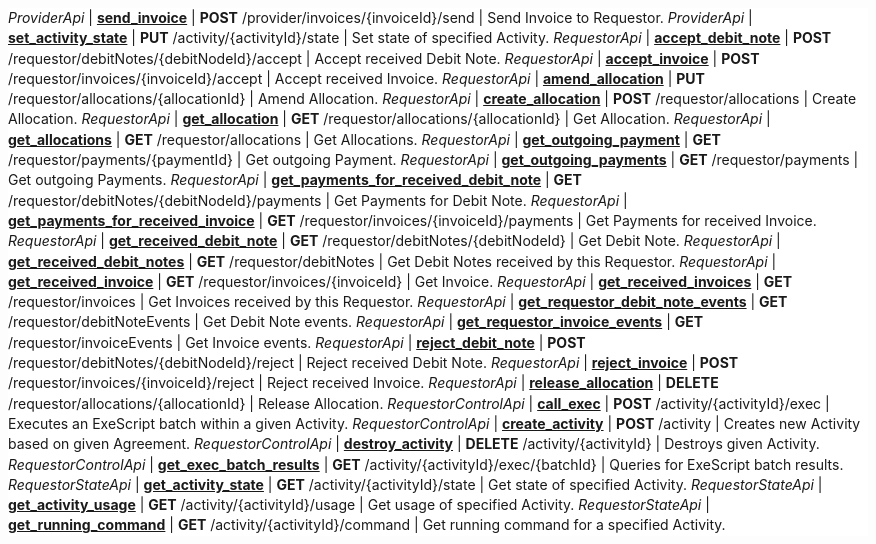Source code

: *ProviderApi* | [**send_invoice**](payment/docs/ProviderApi.md#send_invoice) | **POST** /provider/invoices/{invoiceId}/send | Send Invoice to Requestor.
*ProviderApi* | [**set_activity_state**](payment/docs/ProviderApi.md#set_activity_state) | **PUT** /activity/{activityId}/state | Set state of specified Activity.
*RequestorApi* | [**accept_debit_note**](payment/docs/RequestorApi.md#accept_debit_note) | **POST** /requestor/debitNotes/{debitNodeId}/accept | Accept received Debit Note.
*RequestorApi* | [**accept_invoice**](payment/docs/RequestorApi.md#accept_invoice) | **POST** /requestor/invoices/{invoiceId}/accept | Accept received Invoice.
*RequestorApi* | [**amend_allocation**](payment/docs/RequestorApi.md#amend_allocation) | **PUT** /requestor/allocations/{allocationId} | Amend Allocation.
*RequestorApi* | [**create_allocation**](payment/docs/RequestorApi.md#create_allocation) | **POST** /requestor/allocations | Create Allocation.
*RequestorApi* | [**get_allocation**](payment/docs/RequestorApi.md#get_allocation) | **GET** /requestor/allocations/{allocationId} | Get Allocation.
*RequestorApi* | [**get_allocations**](payment/docs/RequestorApi.md#get_allocations) | **GET** /requestor/allocations | Get Allocations.
*RequestorApi* | [**get_outgoing_payment**](payment/docs/RequestorApi.md#get_outgoing_payment) | **GET** /requestor/payments/{paymentId} | Get outgoing Payment.
*RequestorApi* | [**get_outgoing_payments**](payment/docs/RequestorApi.md#get_outgoing_payments) | **GET** /requestor/payments | Get outgoing Payments.
*RequestorApi* | [**get_payments_for_received_debit_note**](payment/docs/RequestorApi.md#get_payments_for_received_debit_note) | **GET** /requestor/debitNotes/{debitNodeId}/payments | Get Payments for Debit Note.
*RequestorApi* | [**get_payments_for_received_invoice**](payment/docs/RequestorApi.md#get_payments_for_received_invoice) | **GET** /requestor/invoices/{invoiceId}/payments | Get Payments for received Invoice.
*RequestorApi* | [**get_received_debit_note**](payment/docs/RequestorApi.md#get_received_debit_note) | **GET** /requestor/debitNotes/{debitNodeId} | Get Debit Note.
*RequestorApi* | [**get_received_debit_notes**](payment/docs/RequestorApi.md#get_received_debit_notes) | **GET** /requestor/debitNotes | Get Debit Notes received by this Requestor.
*RequestorApi* | [**get_received_invoice**](payment/docs/RequestorApi.md#get_received_invoice) | **GET** /requestor/invoices/{invoiceId} | Get Invoice.
*RequestorApi* | [**get_received_invoices**](payment/docs/RequestorApi.md#get_received_invoices) | **GET** /requestor/invoices | Get Invoices received by this Requestor.
*RequestorApi* | [**get_requestor_debit_note_events**](payment/docs/RequestorApi.md#get_requestor_debit_note_events) | **GET** /requestor/debitNoteEvents | Get Debit Note events.
*RequestorApi* | [**get_requestor_invoice_events**](payment/docs/RequestorApi.md#get_requestor_invoice_events) | **GET** /requestor/invoiceEvents | Get Invoice events.
*RequestorApi* | [**reject_debit_note**](payment/docs/RequestorApi.md#reject_debit_note) | **POST** /requestor/debitNotes/{debitNodeId}/reject | Reject received Debit Note.
*RequestorApi* | [**reject_invoice**](payment/docs/RequestorApi.md#reject_invoice) | **POST** /requestor/invoices/{invoiceId}/reject | Reject received Invoice.
*RequestorApi* | [**release_allocation**](payment/docs/RequestorApi.md#release_allocation) | **DELETE** /requestor/allocations/{allocationId} | Release Allocation.
*RequestorControlApi* | [**call_exec**](payment/docs/RequestorControlApi.md#call_exec) | **POST** /activity/{activityId}/exec | Executes an ExeScript batch within a given Activity.
*RequestorControlApi* | [**create_activity**](payment/docs/RequestorControlApi.md#create_activity) | **POST** /activity | Creates new Activity based on given Agreement.
*RequestorControlApi* | [**destroy_activity**](payment/docs/RequestorControlApi.md#destroy_activity) | **DELETE** /activity/{activityId} | Destroys given Activity.
*RequestorControlApi* | [**get_exec_batch_results**](payment/docs/RequestorControlApi.md#get_exec_batch_results) | **GET** /activity/{activityId}/exec/{batchId} | Queries for ExeScript batch results.
*RequestorStateApi* | [**get_activity_state**](payment/docs/RequestorStateApi.md#get_activity_state) | **GET** /activity/{activityId}/state | Get state of specified Activity.
*RequestorStateApi* | [**get_activity_usage**](payment/docs/RequestorStateApi.md#get_activity_usage) | **GET** /activity/{activityId}/usage | Get usage of specified Activity.
*RequestorStateApi* | [**get_running_command**](payment/docs/RequestorStateApi.md#get_running_command) | **GET** /activity/{activityId}/command | Get running command for a specified Activity.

▬▬▬▬▬▬▬▬▬▬

Which lines in the listing above contain the string "this", with case counting? Report each of those lines in full.

*RequestorApi* | [**get_received_debit_notes**](payment/docs/RequestorApi.md#get_received_debit_notes) | **GET** /requestor/debitNotes | Get Debit Notes received by this Requestor.
*RequestorApi* | [**get_received_invoices**](payment/docs/RequestorApi.md#get_received_invoices) | **GET** /requestor/invoices | Get Invoices received by this Requestor.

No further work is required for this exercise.